* **Available records**
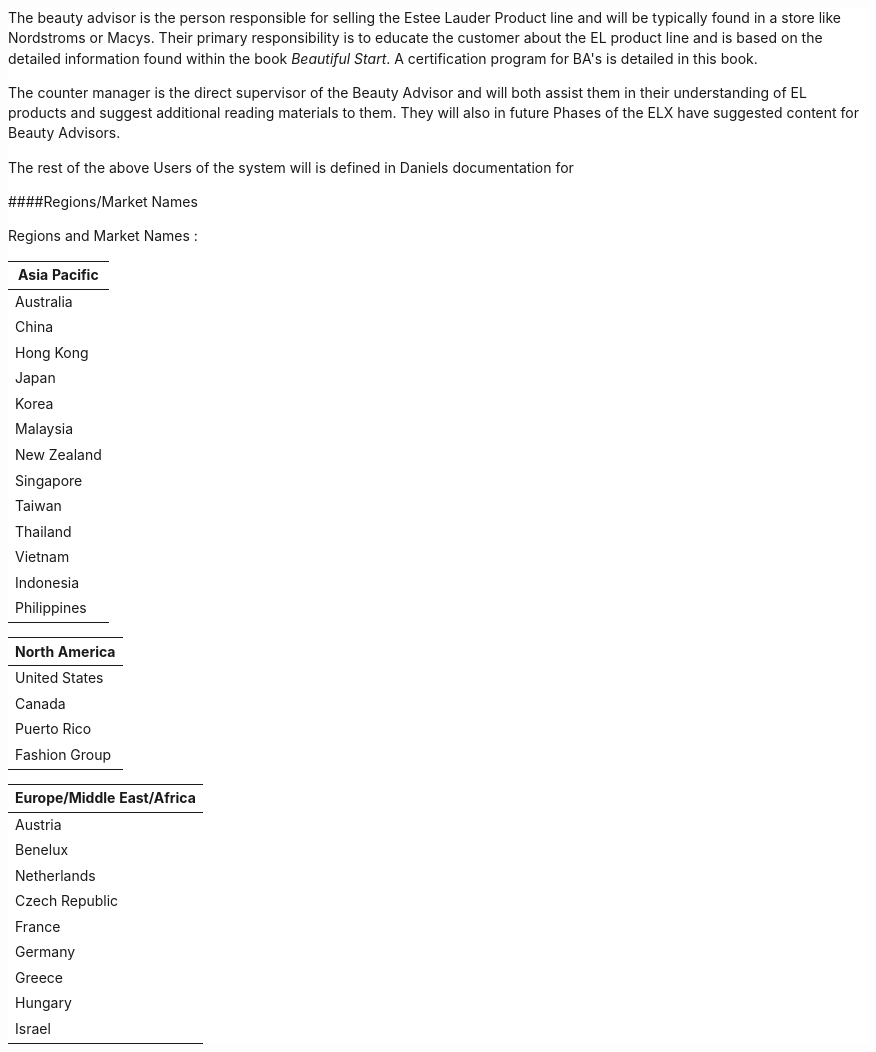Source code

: The beauty advisor is the person responsible for selling the Estee Lauder Product
line and will be typically found in a store like Nordstroms or Macys. Their primary responsibility
is to educate the customer about the EL product line and is based on the detailed information
found within the book _Beautiful Start_. A certification program for BA's is detailed in this book.

The counter manager is the direct supervisor of the Beauty Advisor and will both assist them in
their understanding of EL products and suggest additional reading materials to them. They will also
in future Phases of the ELX have suggested content for Beauty Advisors.

The rest of the above Users of the system will is defined in Daniels documentation for 

####Regions/Market Names

Regions and Market Names :

|Asia Pacific|
|-------------------------|
|Australia             ||AU|
|China                 ||CN|
|Hong Kong             ||HK|
|Japan                 ||JP|
|Korea                 ||KR|
|Malaysia              ||MY|
|New Zealand           ||NZ|
|Singapore             ||SG|
|Taiwan                ||TW|
|Thailand              ||TH|
|Vietnam               ||VN|
|Indonesia             ||ID|
|Philippines           ||PP|

|North America|
|-------------------------|
|United States         |US|
|Canada                |CA|
|Puerto Rico           |PR|
|Fashion Group         |FG|

|Europe/Middle East/Africa|
|-------------------------|
|Austria                       |AT|
|Benelux                       |BE|
|Netherlands                   |NL|
|Czech Republic                |CS|
|France                        |FR|
|Germany                       |GM|
|Greece                        |GR|
|Hungary                       |HU|
|Israel                        |IL|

* **Work item**
Retype all of the material above line for line, with no changes, and leave the picture out of your answer.

* **Response**
Source code

: The beauty advisor is the person responsible for selling the Estee Lauder Product
line and will be typically found in a store like Nordstroms or Macys. Their primary responsibility
is to educate the customer about the EL product line and is based on the detailed information
found within the book _Beautiful Start_. A certification program for BA's is detailed in this book.

The counter manager is the direct supervisor of the Beauty Advisor and will both assist them in
their understanding of EL products and suggest additional reading materials to them. They will also
in future Phases of the ELX have suggested content for Beauty Advisors.

The rest of the above Users of the system will is defined in Daniels documentation for 

####Regions/Market Names

Regions and Market Names :

|Asia Pacific|
|-------------------------|
|Australia             ||AU|
|China                 ||CN|
|Hong Kong             ||HK|
|Japan                 ||JP|
|Korea                 ||KR|
|Malaysia              ||MY|
|New Zealand           ||NZ|
|Singapore             ||SG|
|Taiwan                ||TW|
|Thailand              ||TH|
|Vietnam               ||VN|
|Indonesia             ||ID|
|Philippines           ||PP|

|North America|
|-------------------------|
|United States         |US|
|Canada                |CA|
|Puerto Rico           |PR|
|Fashion Group         |FG|

|Europe/Middle East/Africa|
|-------------------------|
|Austria                       |AT|
|Benelux                       |BE|
|Netherlands                   |NL|
|Czech Republic                |CS|
|France                        |FR|
|Germany                       |GM|
|Greece                        |GR|
|Hungary                       |HU|
|Israel                        |IL|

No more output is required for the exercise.